• **DATA FOR THE TASK**:
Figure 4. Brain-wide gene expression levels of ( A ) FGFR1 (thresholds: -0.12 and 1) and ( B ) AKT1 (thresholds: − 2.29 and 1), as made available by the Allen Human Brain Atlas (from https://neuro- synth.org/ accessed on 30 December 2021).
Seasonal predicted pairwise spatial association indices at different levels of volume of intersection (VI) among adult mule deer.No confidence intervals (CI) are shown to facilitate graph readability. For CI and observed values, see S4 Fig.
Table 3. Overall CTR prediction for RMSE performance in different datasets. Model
--
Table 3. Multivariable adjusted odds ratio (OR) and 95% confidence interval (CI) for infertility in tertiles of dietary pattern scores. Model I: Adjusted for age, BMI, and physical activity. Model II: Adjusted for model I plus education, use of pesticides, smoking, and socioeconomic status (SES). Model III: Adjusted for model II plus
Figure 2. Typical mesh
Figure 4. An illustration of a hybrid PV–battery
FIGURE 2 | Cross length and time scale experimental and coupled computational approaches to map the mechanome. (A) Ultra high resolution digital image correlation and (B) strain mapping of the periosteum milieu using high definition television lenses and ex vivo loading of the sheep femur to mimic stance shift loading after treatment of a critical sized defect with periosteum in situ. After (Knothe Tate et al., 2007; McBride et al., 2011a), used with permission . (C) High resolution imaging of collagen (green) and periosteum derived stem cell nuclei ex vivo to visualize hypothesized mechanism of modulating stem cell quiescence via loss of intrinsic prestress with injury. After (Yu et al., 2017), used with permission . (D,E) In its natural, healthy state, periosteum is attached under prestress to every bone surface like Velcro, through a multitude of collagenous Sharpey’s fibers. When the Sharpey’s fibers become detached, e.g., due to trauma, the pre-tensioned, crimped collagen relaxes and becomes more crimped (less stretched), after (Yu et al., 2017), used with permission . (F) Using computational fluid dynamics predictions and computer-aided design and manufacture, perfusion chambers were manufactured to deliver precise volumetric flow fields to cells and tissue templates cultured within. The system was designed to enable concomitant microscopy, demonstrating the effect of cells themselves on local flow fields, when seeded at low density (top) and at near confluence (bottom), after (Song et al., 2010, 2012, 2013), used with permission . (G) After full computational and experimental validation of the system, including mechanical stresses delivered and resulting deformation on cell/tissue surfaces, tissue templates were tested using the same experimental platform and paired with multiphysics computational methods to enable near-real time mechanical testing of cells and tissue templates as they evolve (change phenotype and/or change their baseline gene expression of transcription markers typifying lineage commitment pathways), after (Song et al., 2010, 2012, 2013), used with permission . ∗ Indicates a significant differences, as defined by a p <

• **AIM OF THE TASK**: Will you return exactly the lines above from the one with "Figure 2. Typical mesh" down to the one with "Figure 4. An", counting both as part of the range?

• **WRITTEN RESPONSE**:
Figure 2. Typical mesh
Figure 4. An illustration of a hybrid PV–battery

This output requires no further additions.